I’ve been reading the Inspector Montalbano series by Andrea Camilleri. These books take place in Sicily, in Catania, outside Palermo, where the clever, savvy, well-fed Police Inspector navigates working in southern Italy. The descriptions of the food he eats alone makes reading the books worthwhile, and they’ve taken me down memory lane quite a bit recently.
There’s one passage where he takes his lover to the Vucciria market (she’s from Genoa, up North) while they stay in Palermo and it brought me right back to walking through and smelling all the fresh fish, sea water, blood and flesh of newly slaughtered animali, fruits and vegetables, all mingling together, while hearing shouts of prices in Sicilian and people arguing, with slick, wet stone streets full of people not paying attention meandering, looking for ingredients or a meal. A marvelous assault on the senses.
I remember when Exa and I bought some enormous fragole and blood-red ciliegi, or strawberries and cherries, in the Vucciria, from a man who teased us for our passable Italian and gave us DVD’s of him singing songs- I still have the DVD somewhere tucked away. We ate our delicious meal on the balcony of our hostel, fat and happy.
Palermo itself an assault on the senses, visual included. It’s a mishmash of every architectural style all together- one moment you’re in a Baroque church, and the next a Fascist, morbid looking building is around the corner, while down the next block a Greek-style building proudly stands as the neighbor to a Norman-influenced structure. Sicilian itself is a gorgeously harsh dialect (or language- we could discuss this point all day), with Greek and Arabic roots woven in, and if your Italian is not very good, Sicilian will take you for a ride. (We rode the struggle bus the whole time).
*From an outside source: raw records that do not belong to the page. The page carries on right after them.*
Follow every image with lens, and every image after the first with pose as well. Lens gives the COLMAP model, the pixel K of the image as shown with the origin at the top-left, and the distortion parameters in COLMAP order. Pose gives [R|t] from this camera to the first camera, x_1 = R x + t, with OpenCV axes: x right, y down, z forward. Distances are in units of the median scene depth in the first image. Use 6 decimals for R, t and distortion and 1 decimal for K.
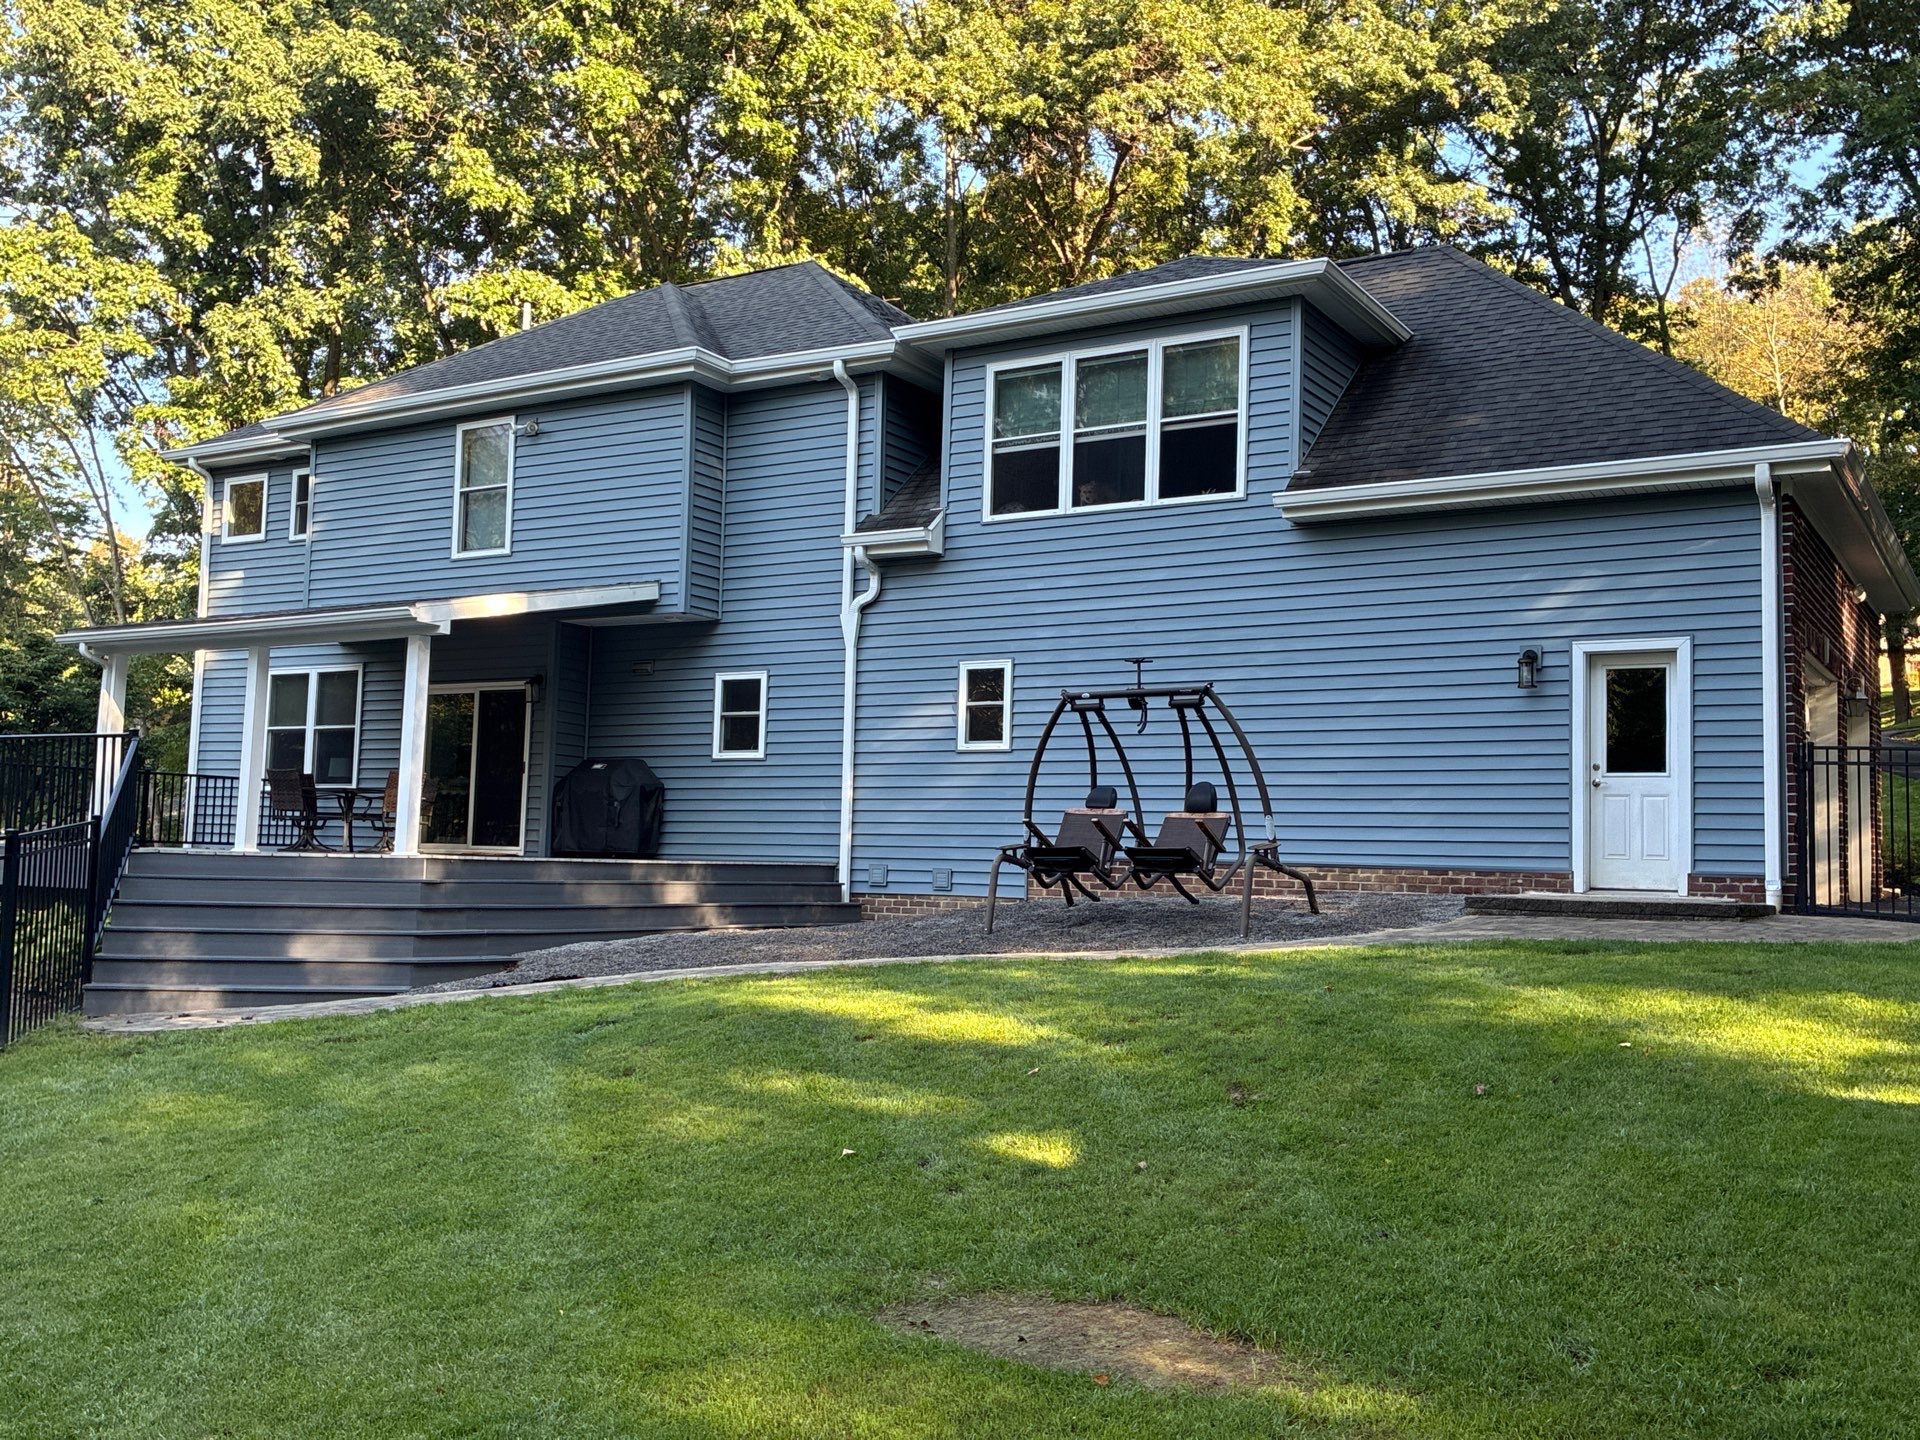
lens RADIAL K [[1800.6, 0, 948.9], [0, 1800.6, 725.3], [0, 0, 1]] dist [0.054563, -0.110359]
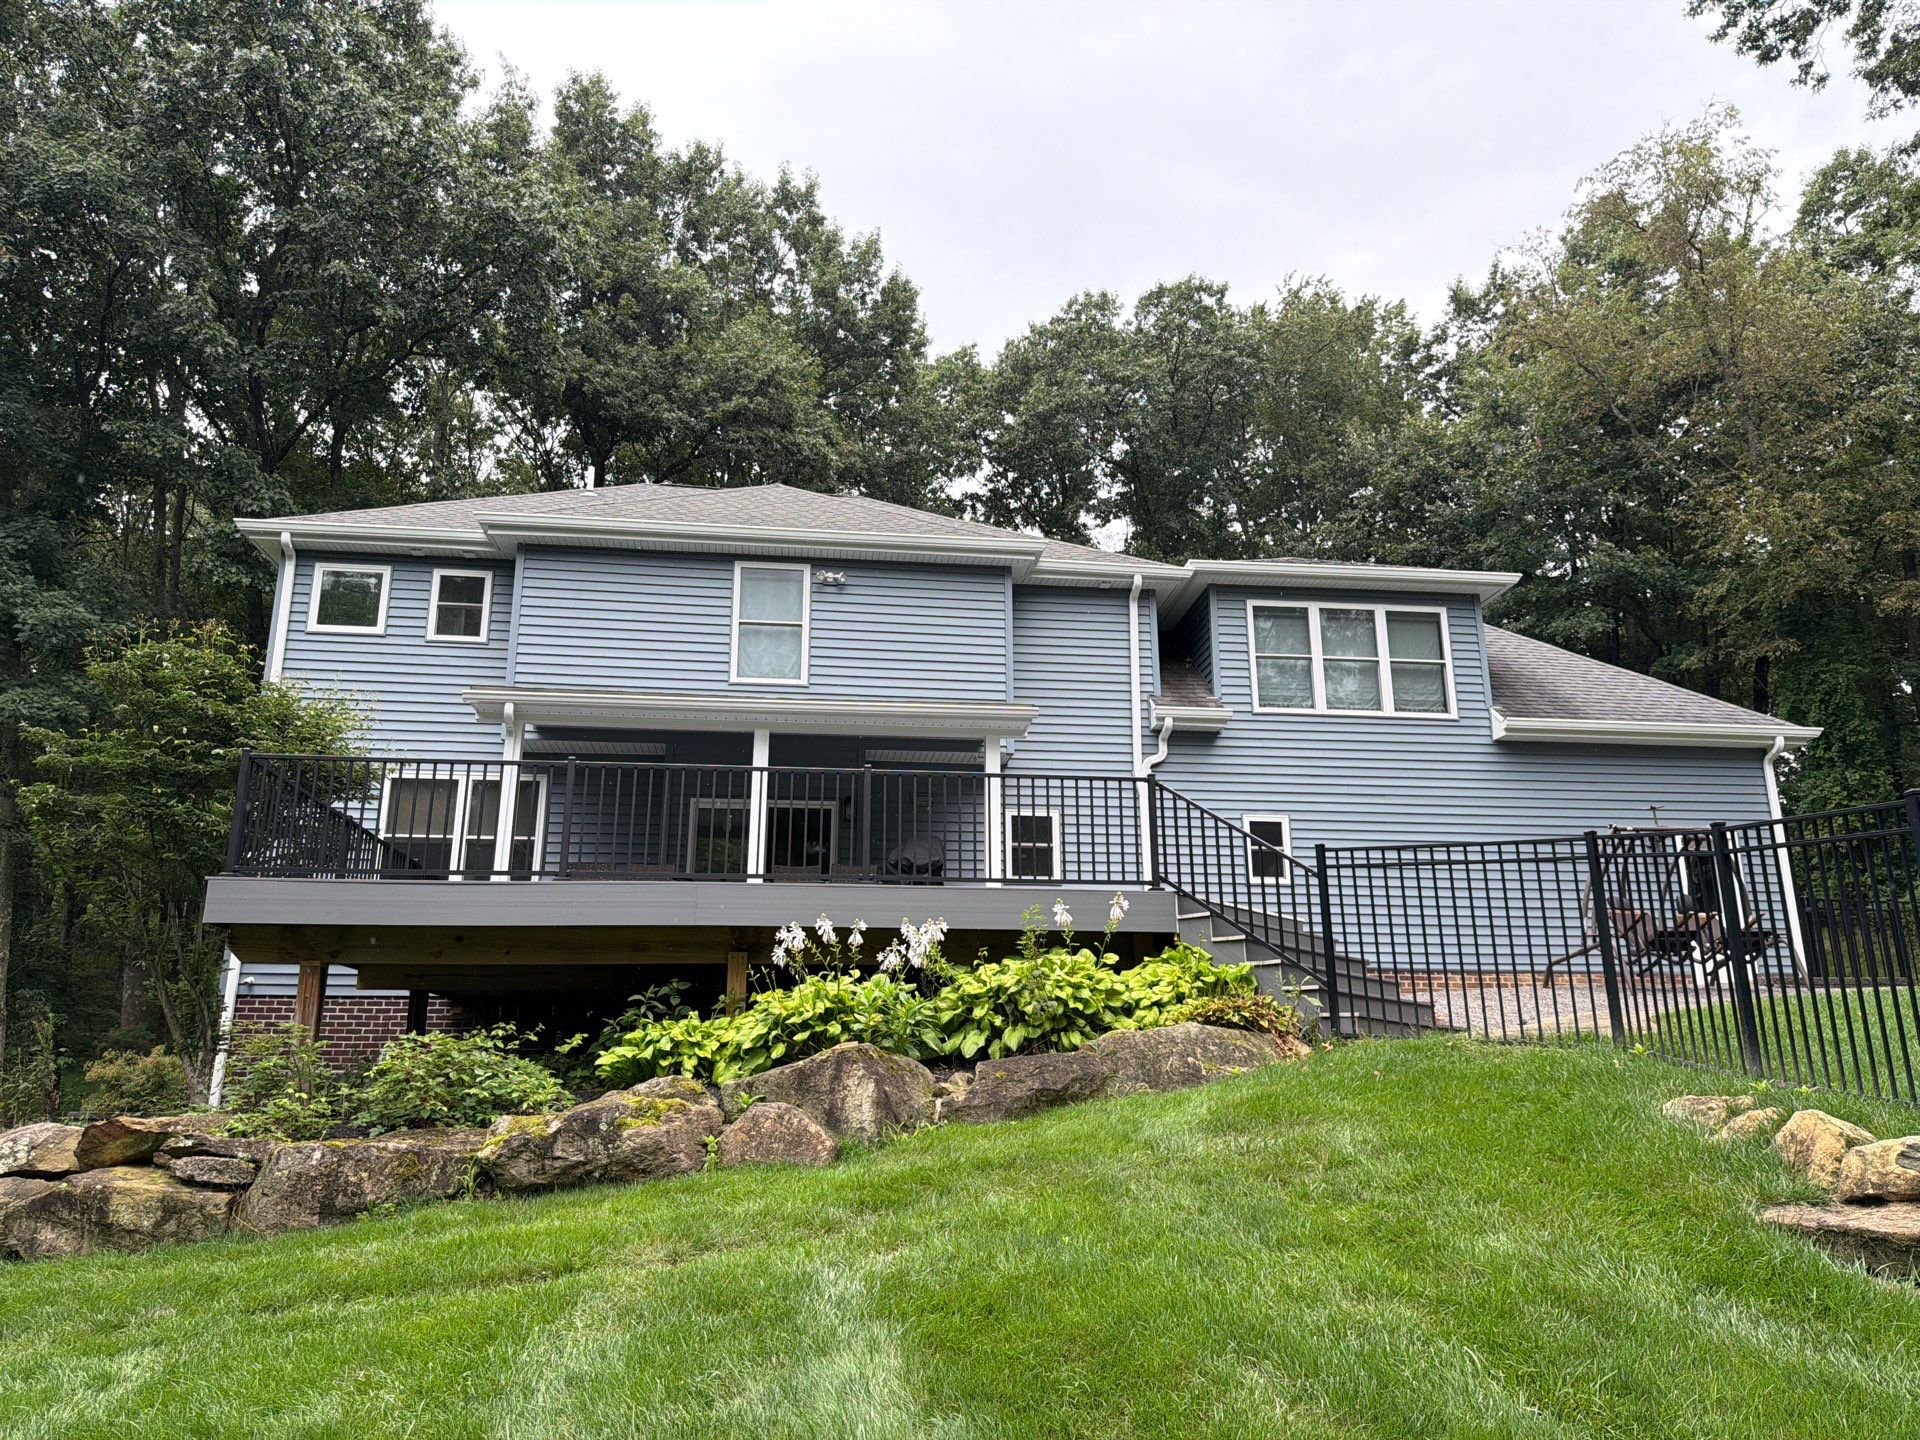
lens RADIAL K [[1334.4, 0, 961.4], [0, 1334.4, 706.1], [0, 0, 1]] dist [0.158754, -0.262634]
pose [[0.776478, 0.147479, 0.612643, -0.707732], [-0.026687, 0.979051, -0.201859, 0.083508], [-0.629579, 0.140389, 0.764148, 0.347128]]
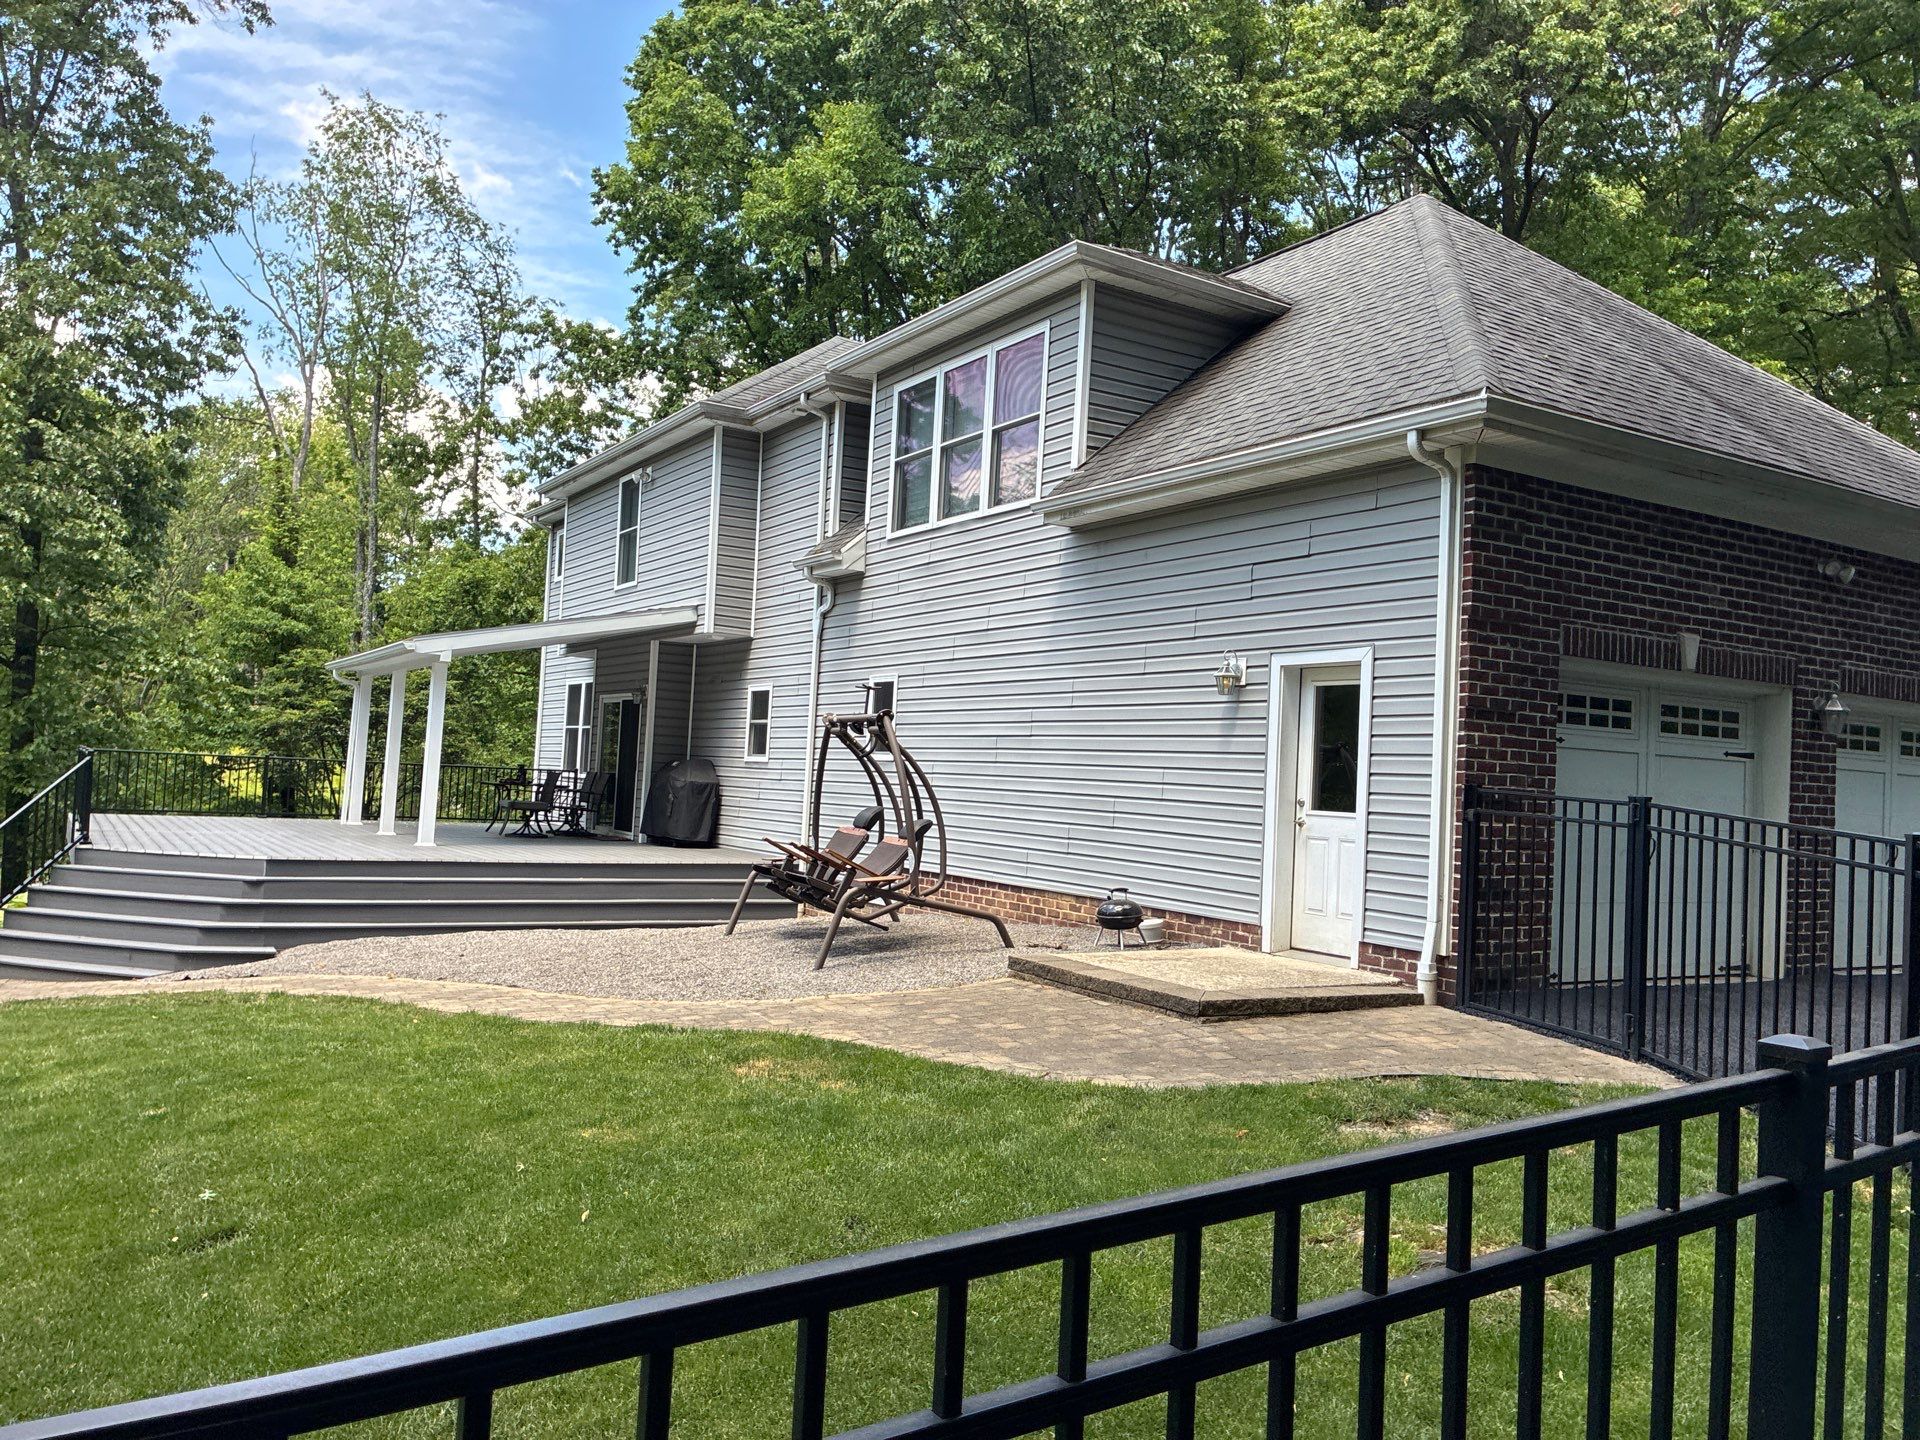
lens RADIAL K [[1461.5, 0, 956.0], [0, 1461.5, 716.3], [0, 0, 1]] dist [0.061253, -0.078645]
pose [[0.894626, -0.002454, -0.446808, 0.398771], [0.010613, 0.999819, 0.015759, -0.022669], [0.446689, -0.018840, 0.894491, 0.247349]]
The thing I do remember most were the epic meals Exa and I consumed. They will never be forgotten. We ate arancini, which are delicious rice balls full of meat and vegetables about the size of a fist. We had slightly bitter hot chocolate in tiny cafes, and ate at the same trattoria three nights in a row, splitting un mezzo litro di vino rosso every evening (Palermo at night for the two of us was a bit daunting and the trattoria was close by).
We stayed at a brightly lit, nicely located hostel run by a fiercely caring woman whose name I sadly don’t recall, in a room that was sparse with high ceilings. Outside our window was a courtyard with beautiful orange trees and lines full of laundry. The first night, Exa and I were very, very lost deep in Palermo when we arrived to the city with our packs on our backs, and we got phone calls from this wonderful woman on my cheap phone, frantic and telling us that we were quite stupid, to get to her soon, to be safe, because surely we would end up in a no good situation being silly American girls, who likely have no common sense. (We eventually got a map from a hotel lobby and found our way there without incident).
When we went to a museo, everybody assumed we were from Alemania- Germany- and that was why our Italian was so funny. We said, yes, siamo tedeschi, and quietly made up fake German-ish names to go by, even if it was just for a few hours. We saw gorgeous paintings, milled about in the midst of a group of schoolchildren while their teacher told them about the art. I lost a part of my heart to the most gorgeous fresco, Trionfo della Morte (Triumph of Death), which was the most fantastical example of Italian Gothic art I’d ever seen- it took up a whole wall, and the museum was very caring in placing it so that you could climb a set of stairs and look at it from a second story as well as from the floor. It was in poor shape, but the skeleton horse and it’s rattled-bones rider will never leave my mind.
For me, Palermo was very intimidating. Mind you, this is from a girl who lived in clean, orderly Ticino, Switzerland and grew up in quiet, rural Montana. Palermo was loud, it felt disorganized, and it felt like it had a film of age, but it was also utterly entrancing. Having been a major stop and trading outpost, it’s hosted the British, the Greeks, the Arabs, the Normans, and has been a beautiful mosaic of cultures and influences. Because Italy didn’t become a unified nation until the Risorgimento in the mid-19th century many parts of Italy feel like puzzle pieces in that they are all very different. Milan and Palermo, Rome and Florence, Genoa and Calabria, every city and region has its own wonderful histories. For somebody not used to so many energies, Palermo was an adventure in the best sense. (We also did happen to see a Communist rally that a man in a Superman suit marched into outside a mall. Ah, what oddness.)
In short, if anybody wants to take a trip to Sicily, please let me know. I’ll brush up on my Italian and we can eat to our hearts delight.